USen’s newly-formed Committee on Curriculum and Instruction will focus on curriculum review and course changes across SU schools, Tom Barkley, the committee’s co-chair, said. Previously, the senate had separate Curriculum and Instruction committees. It also established an Employee Services, Fiscal Affairs, and Operations committee.

The Committee on Curriculum and Instruction will work with administrators and staff to coordinate any changes or suggestions and hear from representatives from each of SU’s schools and colleges. The new committee will also adjudicate student grade appeals alleging university procedural issues.

Barkley responded to concerns that members of the former Curriculum Committee would overtake operations from Instructions Committee members. He said the merger would be mutually beneficial.



“The Committee on Curriculum is not here to intervene. We’re not here to dictate in any way, shape, or form what schools and colleges might want to propose for new courses,” Barkley said. “On the other hand, we do want to make sure the consultation takes place so that we don’t have duplications of courses across campus.”

The other new committee — Employee Services, Fiscal Affairs, and Operations — will advocate for spending programs that benefit the welfare of faculty and staff. Committee Chair Doug Yung said it will focus on five main areas: parking services, financial implications, transparency in compensation and job classifications, retirement benefits and the review of catering services.
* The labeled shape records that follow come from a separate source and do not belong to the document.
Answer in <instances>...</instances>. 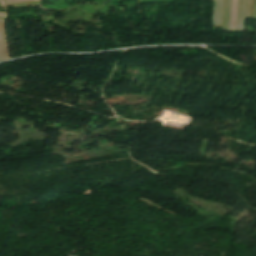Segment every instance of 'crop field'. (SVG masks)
I'll return each instance as SVG.
<instances>
[{
  "label": "crop field",
  "mask_w": 256,
  "mask_h": 256,
  "mask_svg": "<svg viewBox=\"0 0 256 256\" xmlns=\"http://www.w3.org/2000/svg\"><path fill=\"white\" fill-rule=\"evenodd\" d=\"M237 9H238V0H231L229 31L236 30Z\"/></svg>",
  "instance_id": "crop-field-4"
},
{
  "label": "crop field",
  "mask_w": 256,
  "mask_h": 256,
  "mask_svg": "<svg viewBox=\"0 0 256 256\" xmlns=\"http://www.w3.org/2000/svg\"><path fill=\"white\" fill-rule=\"evenodd\" d=\"M6 3H17V2H27L32 0H5ZM33 1H39V0H33Z\"/></svg>",
  "instance_id": "crop-field-6"
},
{
  "label": "crop field",
  "mask_w": 256,
  "mask_h": 256,
  "mask_svg": "<svg viewBox=\"0 0 256 256\" xmlns=\"http://www.w3.org/2000/svg\"><path fill=\"white\" fill-rule=\"evenodd\" d=\"M9 59L5 38V20L0 19V60Z\"/></svg>",
  "instance_id": "crop-field-1"
},
{
  "label": "crop field",
  "mask_w": 256,
  "mask_h": 256,
  "mask_svg": "<svg viewBox=\"0 0 256 256\" xmlns=\"http://www.w3.org/2000/svg\"><path fill=\"white\" fill-rule=\"evenodd\" d=\"M229 11H230V0H227L226 28H228V23H229Z\"/></svg>",
  "instance_id": "crop-field-5"
},
{
  "label": "crop field",
  "mask_w": 256,
  "mask_h": 256,
  "mask_svg": "<svg viewBox=\"0 0 256 256\" xmlns=\"http://www.w3.org/2000/svg\"><path fill=\"white\" fill-rule=\"evenodd\" d=\"M223 0H213V25H221Z\"/></svg>",
  "instance_id": "crop-field-2"
},
{
  "label": "crop field",
  "mask_w": 256,
  "mask_h": 256,
  "mask_svg": "<svg viewBox=\"0 0 256 256\" xmlns=\"http://www.w3.org/2000/svg\"><path fill=\"white\" fill-rule=\"evenodd\" d=\"M250 7H251V0H248V8H247V15H246V18H249V15H250Z\"/></svg>",
  "instance_id": "crop-field-7"
},
{
  "label": "crop field",
  "mask_w": 256,
  "mask_h": 256,
  "mask_svg": "<svg viewBox=\"0 0 256 256\" xmlns=\"http://www.w3.org/2000/svg\"><path fill=\"white\" fill-rule=\"evenodd\" d=\"M8 13H0V17L6 18Z\"/></svg>",
  "instance_id": "crop-field-8"
},
{
  "label": "crop field",
  "mask_w": 256,
  "mask_h": 256,
  "mask_svg": "<svg viewBox=\"0 0 256 256\" xmlns=\"http://www.w3.org/2000/svg\"><path fill=\"white\" fill-rule=\"evenodd\" d=\"M0 2H1V5H2V6H4V5H5L4 0H0Z\"/></svg>",
  "instance_id": "crop-field-9"
},
{
  "label": "crop field",
  "mask_w": 256,
  "mask_h": 256,
  "mask_svg": "<svg viewBox=\"0 0 256 256\" xmlns=\"http://www.w3.org/2000/svg\"><path fill=\"white\" fill-rule=\"evenodd\" d=\"M246 8H247V0H240L239 1L238 24H237L236 31L244 32Z\"/></svg>",
  "instance_id": "crop-field-3"
}]
</instances>
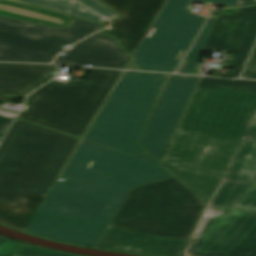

Yung fielded questions from faculty members about their healthcare access. Some faculty members said their local primary care physicians have stopped accepting their university health plans, and some said their healthcare providers notified them they would stop seeing them in December.

Discussion continued after Tom Dennison, chair of USen’s Employee Benefits Advisory Council, spoke. The council, established in 2003, was created to ensure that the senate could effectively facilitate feedback from the broader university community.

Many senators said their dental care providers have begun dropping Delta Dental, the faculty’s coverage. Delta Dental currently serves as the university’s default dental care provider for faculty members.

Dennison told the senate that the council is reviewing the university’s health insurance providers and insurers and will be working with human resources to ensure SU knows the latest information.

“If you want to stay with your doctor, you’d have to use your out-of-network benefit,” one faculty member said. “The translation is your out-of-pocket expense is going to greatly increase. So yes, it’s still an option to stay with your doctor, but it’s going to be a very costly option.”

Chancellor Kent Syverud spoke after Dennison and said the concerns raised over the policies are out of SU’s control. The school contracts the policies through a third-party administrator, and the concerns between the faculty and healthcare providers cannot be immediately resolved.

“(Providers are) being very aggressive with the employers in terms of what they want to charge employers, and that’s the next concern coming up as soon as we go toward open enrollment,” Syverud said. “So all I can say is that I’m aware that people need access to doctors and urgent care.”

USen’s next meeting is scheduled for Oct. 23 at 4 p.m. The senators will meet virtually.

Other business:

  • Syverud announced that the university finished the 2024 fiscal year with a budget of over $1.7 billion and a surplus of $1.5 million. He said SU is currently on track to finish with a small surplus for the 2025 fiscal year.
  • Syverud said the school’s endowment has been steadily growing and that SU added 94 new full-time faculty, in addition to 90 new part-time members for this academic year.